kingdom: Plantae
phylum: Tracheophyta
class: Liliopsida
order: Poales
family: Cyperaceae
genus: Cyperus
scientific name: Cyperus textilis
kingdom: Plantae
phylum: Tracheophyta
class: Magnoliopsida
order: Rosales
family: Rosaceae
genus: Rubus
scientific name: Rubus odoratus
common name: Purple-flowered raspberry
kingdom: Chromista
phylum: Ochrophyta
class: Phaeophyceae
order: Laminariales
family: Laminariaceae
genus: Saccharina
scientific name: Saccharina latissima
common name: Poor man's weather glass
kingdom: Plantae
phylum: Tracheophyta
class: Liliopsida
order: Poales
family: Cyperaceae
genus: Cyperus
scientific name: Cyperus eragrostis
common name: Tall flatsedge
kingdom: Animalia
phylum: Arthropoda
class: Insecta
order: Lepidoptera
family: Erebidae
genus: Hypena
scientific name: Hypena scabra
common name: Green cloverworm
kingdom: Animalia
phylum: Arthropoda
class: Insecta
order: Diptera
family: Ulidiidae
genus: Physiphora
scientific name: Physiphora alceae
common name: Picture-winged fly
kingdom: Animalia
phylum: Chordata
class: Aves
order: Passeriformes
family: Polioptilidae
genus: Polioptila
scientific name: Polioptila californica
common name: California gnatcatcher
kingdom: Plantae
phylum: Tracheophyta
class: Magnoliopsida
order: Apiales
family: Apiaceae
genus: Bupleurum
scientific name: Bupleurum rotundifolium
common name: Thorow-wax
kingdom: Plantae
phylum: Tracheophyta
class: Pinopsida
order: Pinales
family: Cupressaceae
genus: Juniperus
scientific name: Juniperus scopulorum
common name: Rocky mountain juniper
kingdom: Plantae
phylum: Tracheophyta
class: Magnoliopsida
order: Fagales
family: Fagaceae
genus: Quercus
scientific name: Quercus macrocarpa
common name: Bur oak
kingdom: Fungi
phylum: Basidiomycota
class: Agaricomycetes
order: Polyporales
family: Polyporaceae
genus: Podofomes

● PROBLEM TO SOLVE
Please put the entries from the start through the line containing "common name: Tall flatsedge", inclusive, into a two-column CSV with the columns field and value. Give one row per line, with its text in field and its answer in value, each in its own quoted field and with any line breaks turned into spaces.

● RESPONSE TO THIS EXERCISE
field,value
"kingdom:","Plantae"
"phylum:","Tracheophyta"
"class:","Liliopsida"
"order:","Poales"
"family:","Cyperaceae"
"genus:","Cyperus"
"scientific name:","Cyperus textilis"
"kingdom:","Plantae"
"phylum:","Tracheophyta"
"class:","Magnoliopsida"
"order:","Rosales"
"family:","Rosaceae"
"genus:","Rubus"
"scientific name:","Rubus odoratus"
"common name:","Purple-flowered raspberry"
"kingdom:","Chromista"
"phylum:","Ochrophyta"
"class:","Phaeophyceae"
"order:","Laminariales"
"family:","Laminariaceae"
"genus:","Saccharina"
"scientific name:","Saccharina latissima"
"common name:","Poor man's weather glass"
"kingdom:","Plantae"
"phylum:","Tracheophyta"
"class:","Liliopsida"
"order:","Poales"
"family:","Cyperaceae"
"genus:","Cyperus"
"scientific name:","Cyperus eragrostis"
"common name:","Tall flatsedge"